Avez-vous besoin d’argent ?

Voulez-vous un habillement complet à la dernière mode, une calèche à huit ressorts ou une paire de bottines ? Vous faudrait-il un cachemire de l’Inde, un service de porcelaine ou un bon tableau pas cher ? Est-ce un mobilier que vous souhaitez, de noyer ou de palissandre, ou des diamants, ou des draps, ou des dentelles, ou une maison de campagne, ou votre provision de bois pour l’hiver ?
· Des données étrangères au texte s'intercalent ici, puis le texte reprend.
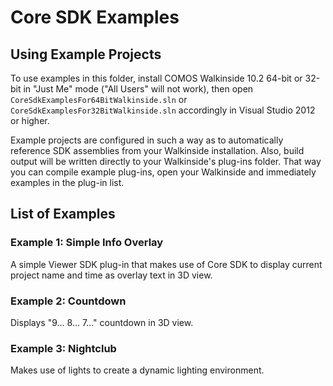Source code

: Core SDK Examples
=================

## Using Example Projects

To use examples in this folder, install COMOS Walkinside 10.2 64-bit
or 32-bit in "Just Me" mode ("All Users" will not work), then open 
`CoreSdkExamplesFor64BitWalkinside.sln` or `CoreSdkExamplesFor32BitWalkinside.sln` 
accordingly in Visual Studio 2012 or higher.

Example projects are configured in such a way as to automatically reference
SDK assemblies from your Walkinside installation. Also, build output will be
written directly to your Walkinside's plug-ins folder. That way you can
compile example plug-ins, open your Walkinside and immediately examples in the
plug-in list.


## List of Examples

### Example 1: Simple Info Overlay

A simple Viewer SDK plug-in that makes use of Core SDK to display current
project name and time as overlay text in 3D view.

### Example 2: Countdown

Displays "9... 8... 7..." countdown in 3D view.

### Example 3: Nightclub

Makes use of lights to create a dynamic lighting environment.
Adressez-vous à Mme  Charman, 136, rue Notre-Dame-de-Lorette, au premier au-dessus de l’entresol, car elle tient tout cela et même d’autres articles encore qu’il est défendu de considérer comme marchandise.

Si, homme, vous avez quelque garantie à lui présenter, ne fût-ce qu’un traitement saisissable, si, femme, vous êtes jeune, jolie et point farouche, Mme  Charman se fera un plaisir de vous obliger à raison de deux cents pour cent d’intérêt.

À ce taux elle a beaucoup de pratiques et n’a pourtant pas encore fait fortune. C’est qu’elle est forcément très-aventureuse, qu’il y a d’énormes pertes, s’il y a de prodigieux profits, et que souvent ce qui est venu par la flûte s’en va par le tambour.

Puis, ainsi qu’elle se plaît à le dire, elle est trop honnête. Et c’est vrai, au moins, qu’elle est honnête : elle vendrait sa dernière chemise brodée plutôt que de laisser protester sa signature.

Personne, d’ailleurs, moins que Mme  Charman ne ressemble à cette horrible grosse femme à voix rauque, à geste cynique, chargée de bagues et de chaînes d’or, qui est le type de la marchande à la toilette.